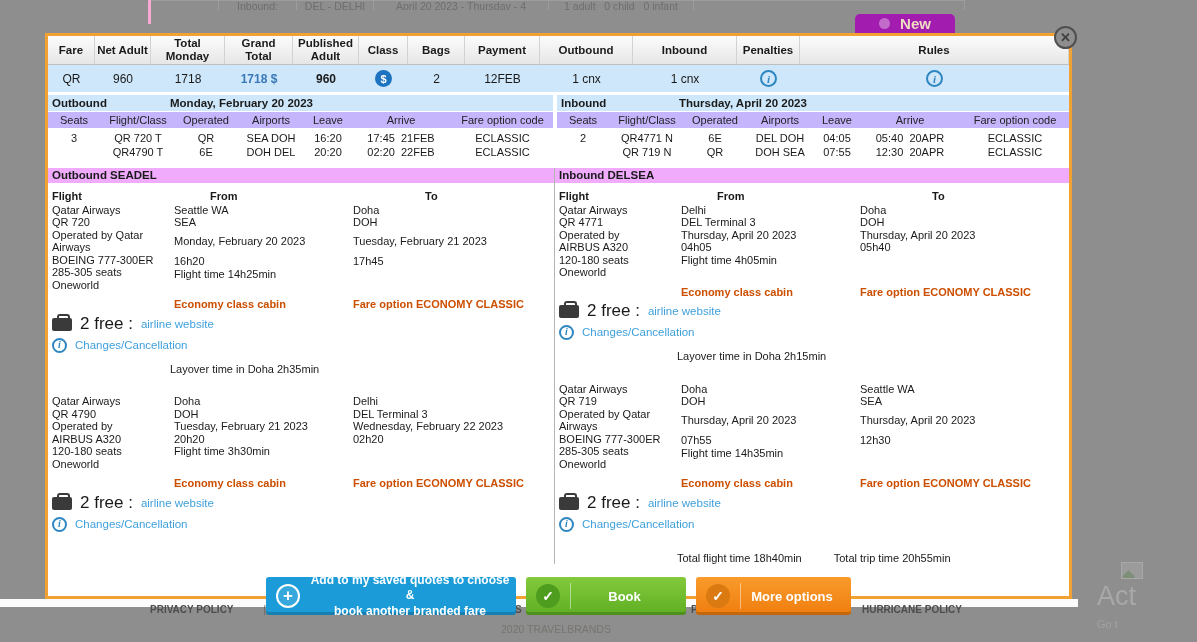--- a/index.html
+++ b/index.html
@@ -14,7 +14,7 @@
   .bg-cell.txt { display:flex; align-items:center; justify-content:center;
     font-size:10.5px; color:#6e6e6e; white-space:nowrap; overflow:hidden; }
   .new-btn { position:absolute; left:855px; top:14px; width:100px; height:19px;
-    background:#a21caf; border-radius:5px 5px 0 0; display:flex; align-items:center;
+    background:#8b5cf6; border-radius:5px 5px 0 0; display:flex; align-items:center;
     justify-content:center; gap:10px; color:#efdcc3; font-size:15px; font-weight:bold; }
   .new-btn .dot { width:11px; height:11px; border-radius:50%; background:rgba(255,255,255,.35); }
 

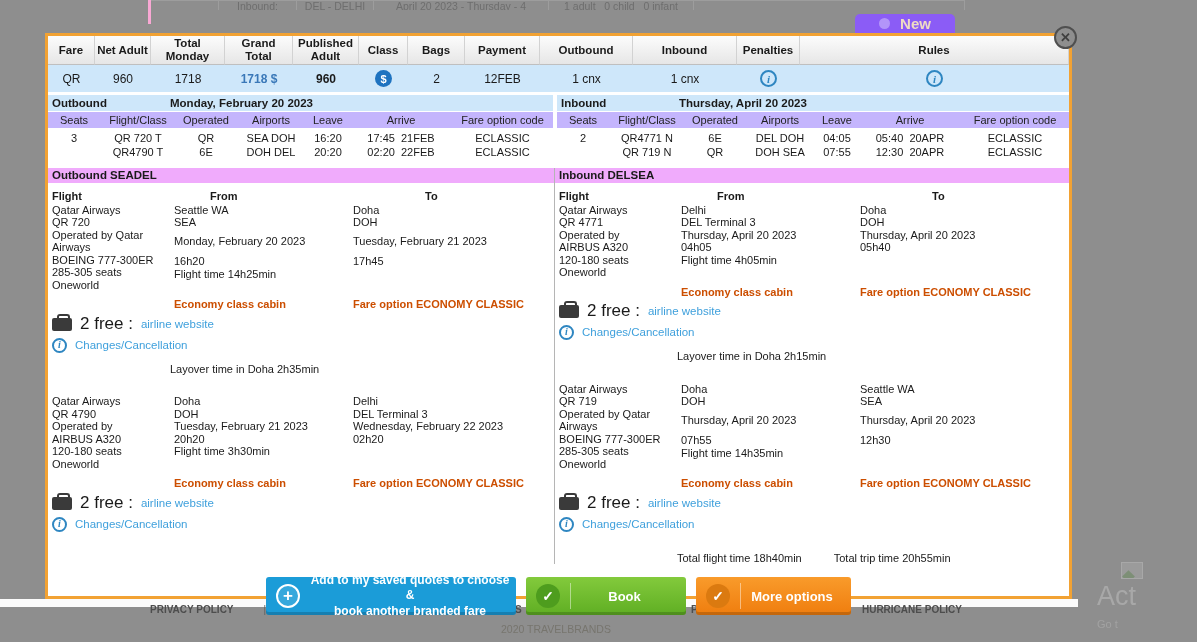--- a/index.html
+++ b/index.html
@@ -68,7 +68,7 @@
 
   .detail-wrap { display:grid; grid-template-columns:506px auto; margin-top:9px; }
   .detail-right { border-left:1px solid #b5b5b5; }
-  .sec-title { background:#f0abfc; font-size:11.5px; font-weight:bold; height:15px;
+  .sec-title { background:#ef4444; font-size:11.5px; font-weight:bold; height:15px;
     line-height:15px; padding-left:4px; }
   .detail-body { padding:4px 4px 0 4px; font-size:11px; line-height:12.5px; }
# # # # #
Which lines above include the string "color"? Show them.

     font-size:10.5px; color:#6e6e6e; white-space:nowrap; overflow:hidden; }
     justify-content:center; gap:10px; color:#efdcc3; font-size:15px; font-weight:bold; }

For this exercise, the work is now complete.